Even as oil companies are getting crushed by the collapse of demand for energy in the wake of international shutdowns responding to the global pandemic, investors representing one of the world’s savviest financiers are placing a small bet on electric charging as the future of transportation.
Soros Fund Management, the financial investment vehicle led by famed investor George Soros, is placing a small, $13.2 million bet, alongside Siemens and a host of other investors into the Los Angeles-based electric charging startup, Amply Power.
“To be quite honest I never would have thought in a million years that Soros would jump into our industry so early in its development,” said Vic Shao, Amply’s founder, chairman and chief executive.
And despite the collapse in fossil fuel energy prices, Shao said that Amply’s value proposition still makes sense.
“Raw electric energy is half the price on average as fossil fuels,” Shao said. “As economics go by, solar will continue to get cheaper and wind too. The lowest price of extracting a barrel of oil right now is $20… and then you need to add processing and distilling.”
Shao is the former chief executive of Green Charge, a distributed energy storage company acquired by the world’s largest international energy supplier, ENGIE.
Amply has more than its fair share of competitors vying to give the electric vehicle fleet management charging market a jolt. Companies like Electriphi, EVConnnect, GreenLots, and GreenFlux are all offering somewhat similar services.
The company said it would use the money to expand its team and customer deployments to compete with its market adversaries.
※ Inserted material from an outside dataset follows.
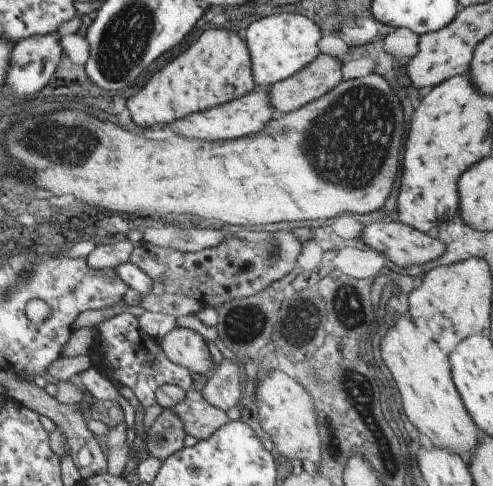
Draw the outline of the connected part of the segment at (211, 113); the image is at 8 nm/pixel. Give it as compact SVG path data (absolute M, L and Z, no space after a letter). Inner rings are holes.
M259 91L251 92L242 98L215 106L210 110L194 113L190 117L180 119L163 128L170 128L176 134L191 139L202 138L202 140L231 141L259 133L264 128L267 128L276 116L278 116L278 113L271 101L271 93Z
Right now Amply is managing charging operations for customers including: East Contra Costa County’s Tri Delta Transit, and an electric school bus fleet demonstration in New York City with Logan Bus.
AMPLY is the preferred partner of BYD and a subsidiary of Hawaiian Electric Company, Pacific Current, the company said.
Amply makes its money by owning and operating charging infrastructure and setting up fixed price agreements with its customers. “There are a lot of vendors out there selling hardware or selling software fleet management in software product but at the end customer owns the risk. They have to implement these tools and make it work for their fleet… or vendors,” said Shao.
Despite slowdowns, Shao said that his business is relatively recession proof, because of its availability to government funds and the status of public transportation as a vital part of a city’s infrastructure.
“It’s really really helpful for the business to have a stable subscription revenue base that will fit the people who will pay you,” said Shao. “Ridershp is down and routes are getting cut… but transit agencies and school districts are not about to go out of business… what has slowed down a bit for us are our customers in the private sector.”